Colorado recently became the latest state to consider a comprehensive consumer privacy law. On March 19, 2021, Colorado State Senators Rodriguez and Lundeen introduced SB 21-190, entitled “an Act Concerning additional protection of data relating to personal privacy”. Following California’s bold example of the California Consumer Privacy Act (“CCPA”) effective since January 2020, Virginia recently passed its own robust privacy law, the Consumer Data Protection Act (“CDPA”), and New York, as well as other states, like Florida, appear poised to follow suit. Furthermore, California is expanding protections provided by the CCPA, with the California Privacy Rights Act (CPRA) – approved by California voters under Proposition 24 in the November election.
Unsurprisingly, Colorado’s SB 21-190 generally tracks the CCPA, CPDA, CPRA and the EU General Data Protection Regulation (GDPR). Key elements of the Colorado bill include:
- Jurisdictional Scope. SB 21-190 would apply to legal entities that conduct business or produce products or services that are intentionally targeted to Colorado residents and that either:
- Control or process personal data of more than 100,000 consumers per calendar year; or
- Derive revenue from the sale of personal data and control or process the personal data of at least 25,000 consumers.
- Exemptions. SB 21-190 includes various exemptions related to healthcare entities and health data, such as protected health information under HIPAA, patient identifying information maintains by certain substance abuse treatment facilities, and identifiable private information collected in connection with human subject research. Additional exemptions include without limitation personal data collected for the purposes of the Gramm Leach Bliley Act (GLBA), Driver’s Privacy Protection Act (DPPA), Children’s Online Privacy Protection Act (COPPA), Family Educational Rights Act and Privacy Act. Finally, data maintained for employment records purposes are exempted as well.
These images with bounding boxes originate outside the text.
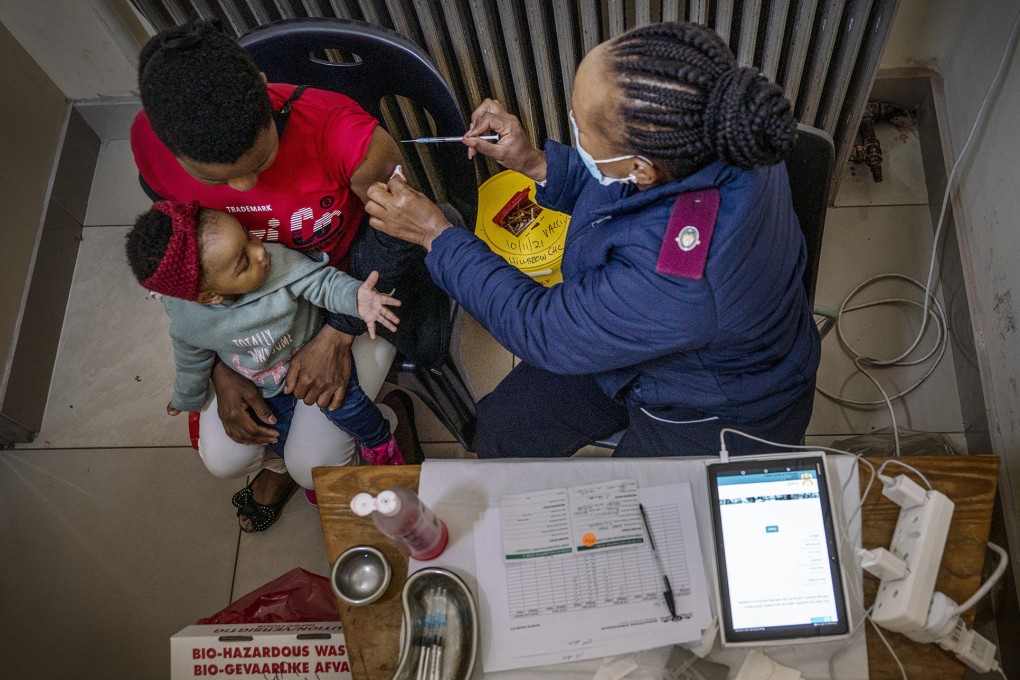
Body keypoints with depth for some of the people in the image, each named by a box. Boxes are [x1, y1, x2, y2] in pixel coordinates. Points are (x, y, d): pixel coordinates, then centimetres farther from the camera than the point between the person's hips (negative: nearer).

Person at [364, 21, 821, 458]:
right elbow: (609, 189, 2)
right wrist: (535, 163, -12)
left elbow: (541, 332, -27)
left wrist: (435, 235, -20)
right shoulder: (699, 133, -24)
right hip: (630, 341, 7)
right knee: (500, 430, 10)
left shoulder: (678, 280, -45)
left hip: (715, 414, -6)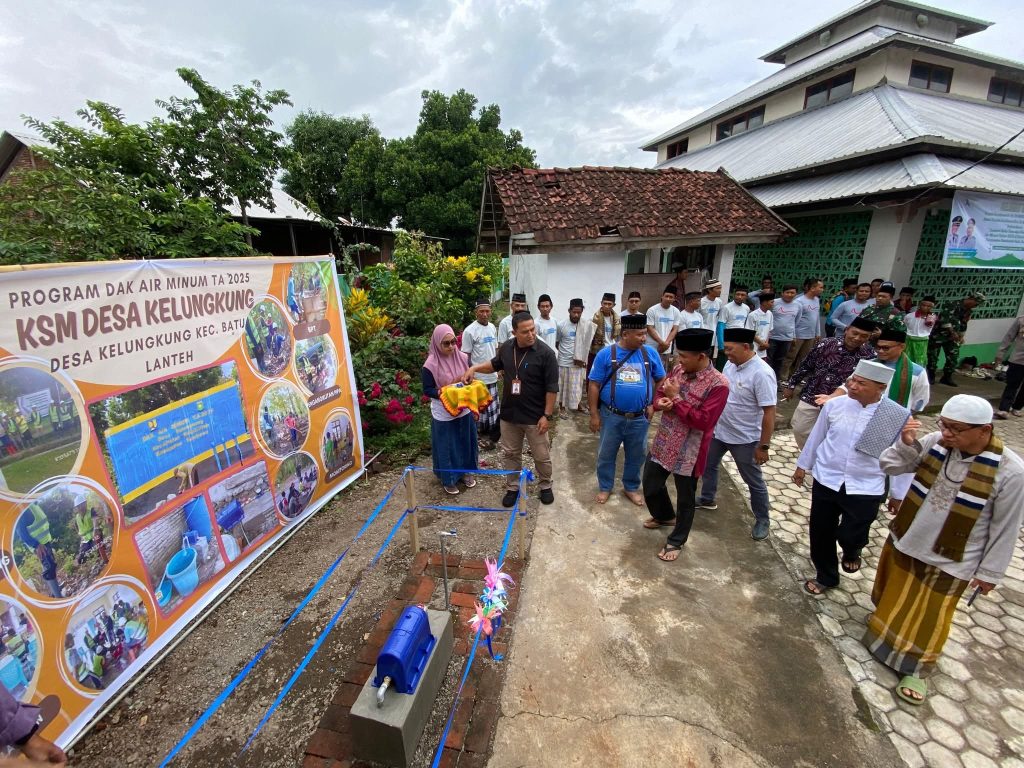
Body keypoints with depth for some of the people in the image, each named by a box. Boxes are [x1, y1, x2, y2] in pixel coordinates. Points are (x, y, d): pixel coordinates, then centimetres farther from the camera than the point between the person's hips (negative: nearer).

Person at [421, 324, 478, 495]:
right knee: (446, 447, 9)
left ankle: (466, 472, 40)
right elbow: (427, 390, -10)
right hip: (443, 415, -4)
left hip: (465, 411, 5)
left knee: (466, 442, 18)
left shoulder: (462, 358, -4)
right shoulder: (430, 365, -18)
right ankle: (448, 479, 28)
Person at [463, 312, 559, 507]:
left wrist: (547, 415, -15)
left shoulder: (545, 353, -17)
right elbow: (495, 364, 19)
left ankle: (545, 487, 36)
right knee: (510, 454, 16)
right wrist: (474, 368, 2)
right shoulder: (506, 348, -2)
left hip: (535, 416, -4)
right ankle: (512, 488, 35)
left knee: (541, 456, 12)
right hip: (509, 414, 4)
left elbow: (552, 387, -14)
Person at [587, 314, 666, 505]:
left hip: (640, 417, 2)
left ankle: (631, 487, 38)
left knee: (636, 455, 16)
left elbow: (661, 380, 9)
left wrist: (653, 404, 1)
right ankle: (605, 487, 33)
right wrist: (594, 414, -8)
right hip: (611, 416, -2)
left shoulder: (650, 353, -3)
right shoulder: (606, 354, -9)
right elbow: (594, 385, -7)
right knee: (606, 454, 12)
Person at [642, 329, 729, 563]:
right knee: (650, 485, 21)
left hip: (688, 453, -7)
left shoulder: (718, 385, -21)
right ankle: (665, 516, 51)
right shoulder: (678, 369, -1)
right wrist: (661, 403, -13)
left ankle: (676, 541, 35)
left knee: (685, 499, 13)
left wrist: (676, 399, -24)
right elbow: (660, 393, 11)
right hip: (662, 443, 7)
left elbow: (702, 422, -26)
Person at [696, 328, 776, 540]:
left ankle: (762, 520, 34)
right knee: (708, 465, 24)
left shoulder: (761, 373, -26)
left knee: (754, 482, 12)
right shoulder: (730, 364, -3)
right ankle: (707, 500, 47)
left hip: (745, 439, -7)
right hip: (718, 431, 7)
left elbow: (769, 413, -23)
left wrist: (763, 446, -21)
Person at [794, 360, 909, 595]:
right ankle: (825, 577, 38)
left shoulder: (899, 417, -12)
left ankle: (852, 551, 40)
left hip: (865, 488, -2)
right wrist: (803, 465, 14)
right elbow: (816, 436, 6)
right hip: (826, 480, 2)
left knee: (850, 535, 0)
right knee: (821, 533, 12)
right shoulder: (834, 404, -8)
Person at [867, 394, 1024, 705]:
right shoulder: (935, 443, -14)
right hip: (903, 543, 3)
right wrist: (905, 443, -25)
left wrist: (990, 572, -3)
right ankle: (884, 627, 51)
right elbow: (890, 465, -6)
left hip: (948, 561, -2)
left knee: (929, 618, 14)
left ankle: (916, 669, 36)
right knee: (893, 600, 24)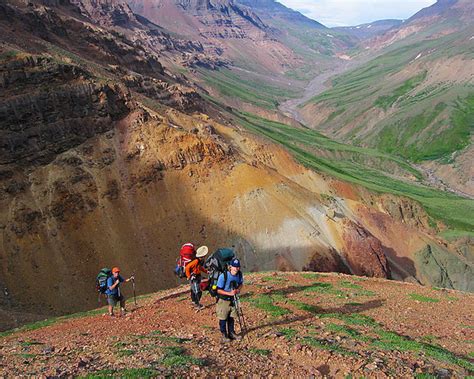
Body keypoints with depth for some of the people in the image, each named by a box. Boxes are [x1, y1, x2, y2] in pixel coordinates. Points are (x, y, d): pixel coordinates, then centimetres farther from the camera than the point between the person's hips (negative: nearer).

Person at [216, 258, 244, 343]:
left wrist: (238, 289, -11)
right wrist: (229, 293, -29)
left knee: (231, 317, 17)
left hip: (232, 300, 5)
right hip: (223, 300, -5)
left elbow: (240, 284, 11)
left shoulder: (239, 274, -10)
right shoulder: (223, 276, -27)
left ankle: (231, 333, 32)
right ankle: (224, 335, 18)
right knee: (223, 318, 5)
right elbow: (218, 290, -21)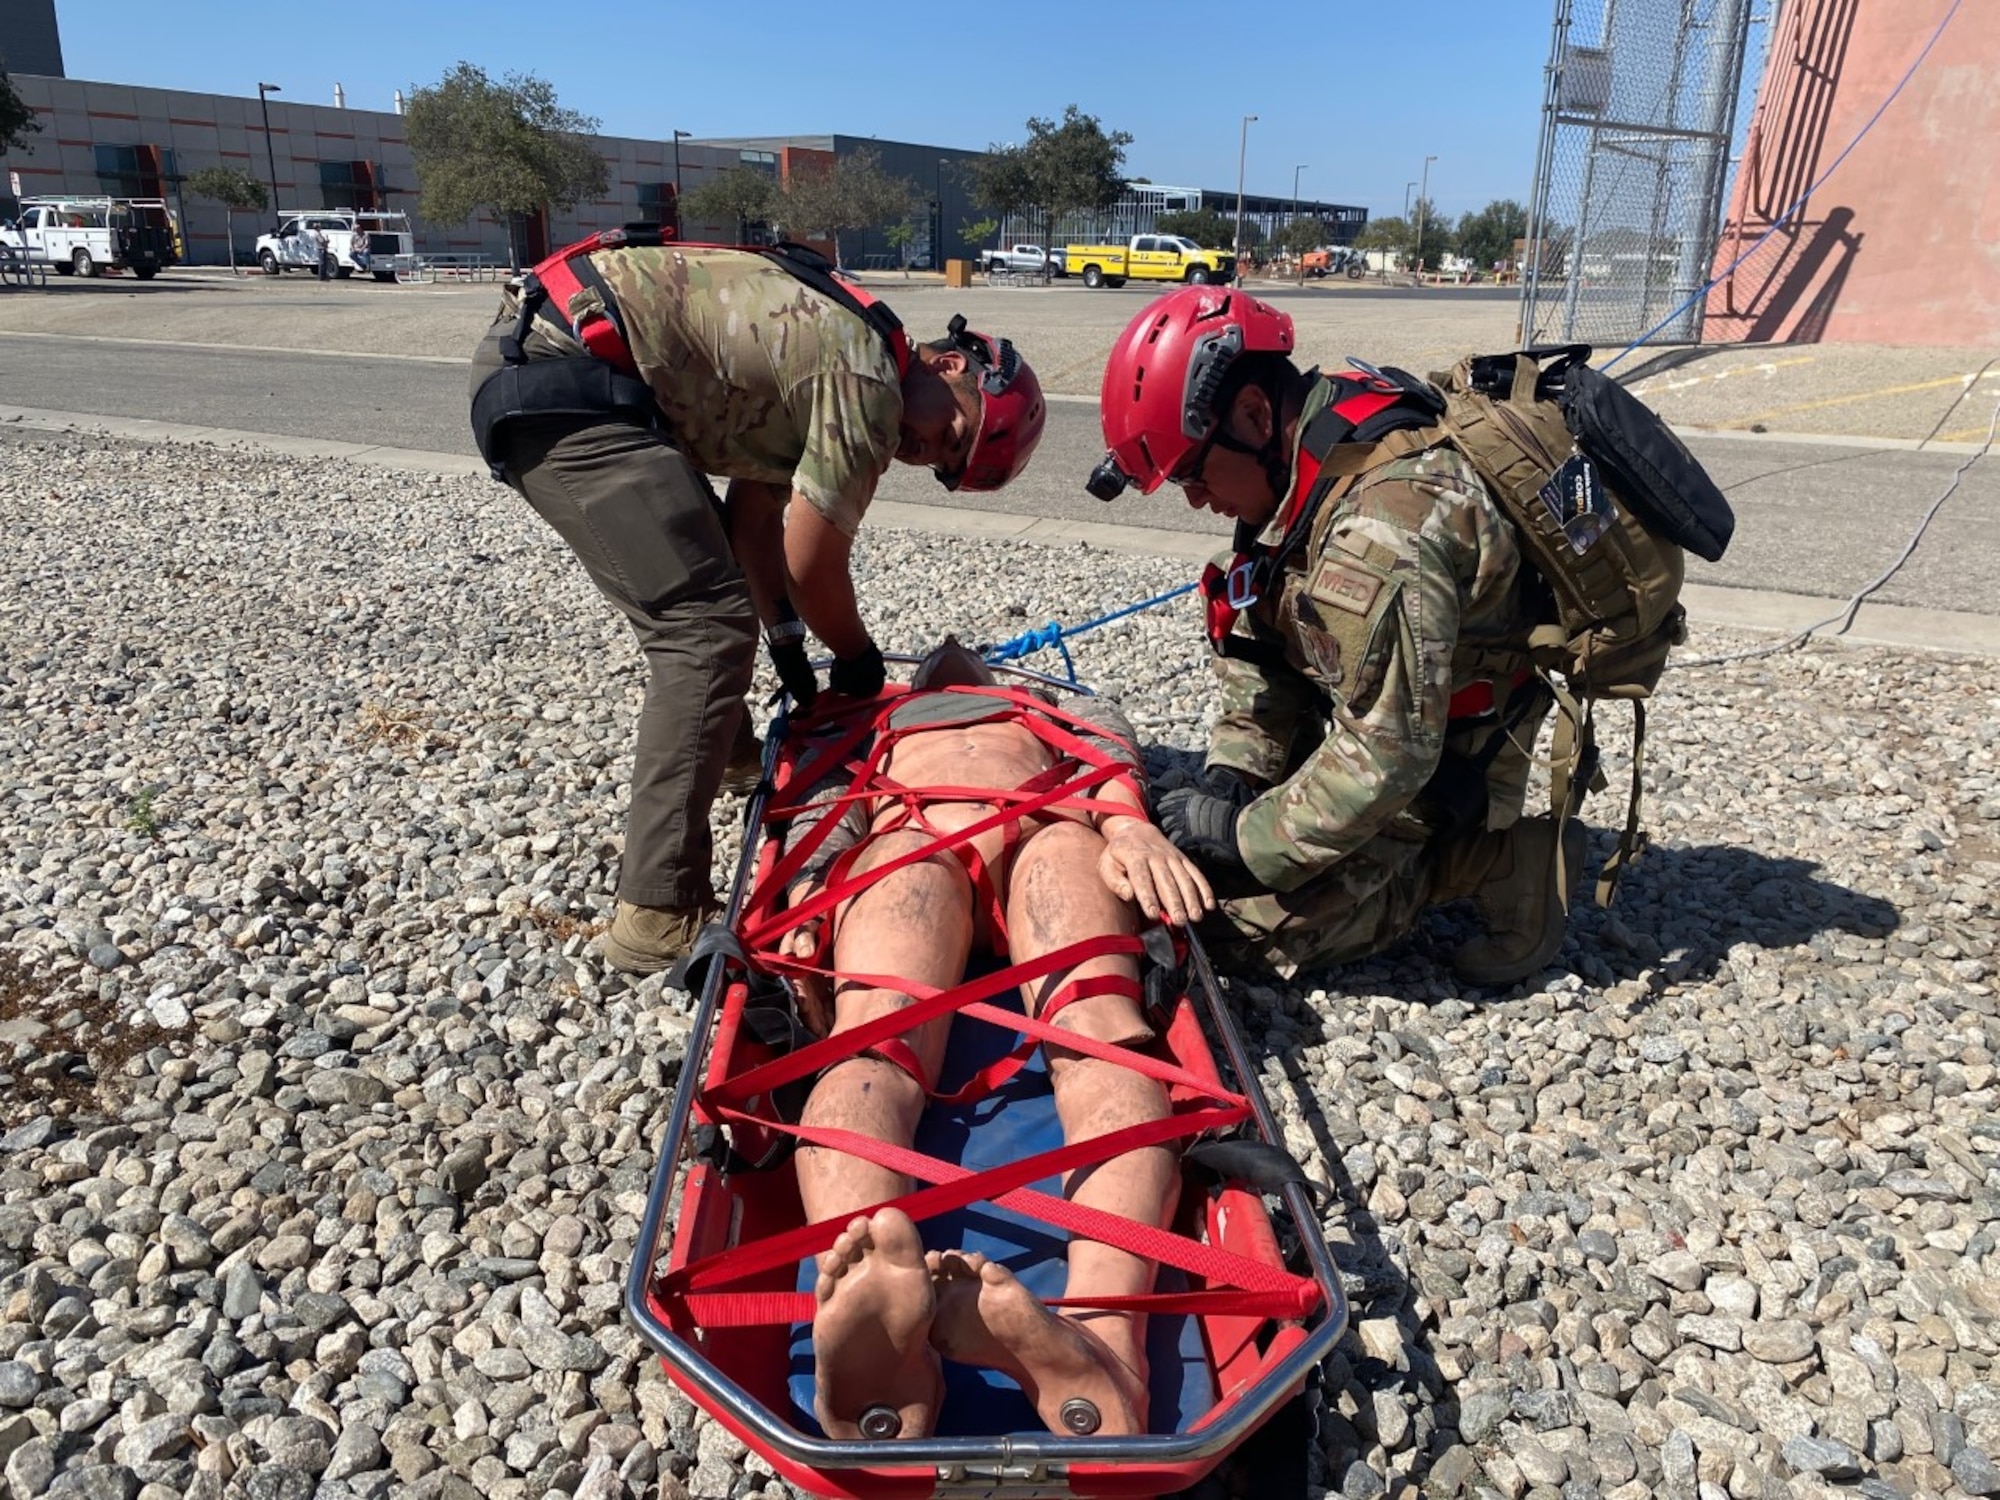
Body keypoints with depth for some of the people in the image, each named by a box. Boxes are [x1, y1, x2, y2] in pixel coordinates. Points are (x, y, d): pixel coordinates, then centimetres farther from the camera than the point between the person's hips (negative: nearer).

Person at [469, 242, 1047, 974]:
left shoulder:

- Personal Data. Similar to its counterparts, Colorado’s SB 21-190 broadly defines personal data to mean “information that is linked or reasonably linkable to an identified or identifiable individual.”
- Sensitive Data. Like the CPDA, CPRA and GDPR, SB 21-190 includes a category for “sensitive data”. This is defined as “personal data revealing racial or ethical origin, religious beliefs, a mental or physical health condition or diagnosis, sex life or sexual orientation, or citizenship or citizenship status OR genetic or biometric data that may be processed for the purpose of uniquely identifying an individual OR personal data from a known child”. As with Virginia’s CPDA, there are two key compliance obligations related to “sensitive data”. First, sensitive data cannot be processed without obtaining consumer consent, or in the case of a known child or student, without obtaining consent from a parent or lawful guardian. Second, the controller must conduct and document a data protection assessment specifically for the processing of sensitive data.
- Protected Persons. SB 21-190 defines “consumer” as an “individual who is a Colorado resident acting only in an individual or household context”. The Colorado bill states that the definition of consumer does not include “an individual acting in a commercial or employment context”.
- Consumer Rights. Under SB 21-190, consumers have the right to opt out of the processing of their personal data; access, correct, or delete the data; or obtain a portable copy of the data.
- Data Protection Assessments. Akin to Virginia’s CPDA, the Colorado bill requires data controllers to conduct a data protection assessment for each of their processing activities involving personal data that presents a heightened risk of harm to consumers, such as processing for purposes of targeted advertising or processing sensitive data (as mentioned above).
- Enforcement. If enacted, SB 21-190 would only be enforceable by the Colorado attorney general or district attorneys. A violation of law could result in a civil penalty of not more than $2,000 for each such violation (not to exceed $500,000 for any related series of violations), or injunction.
Colorado’s SB 21-190 is in the early stages of the legislative process, still it signals the continued momentum building in states across the country to enhance consumer data privacy and security protections. Organizations, regardless of their location, should be carefully assessing their data collection activities, developing policies and procedures to address their evolving compliance obligations and data-related risks, and training their workforce on effective implementation of those policies and procedures.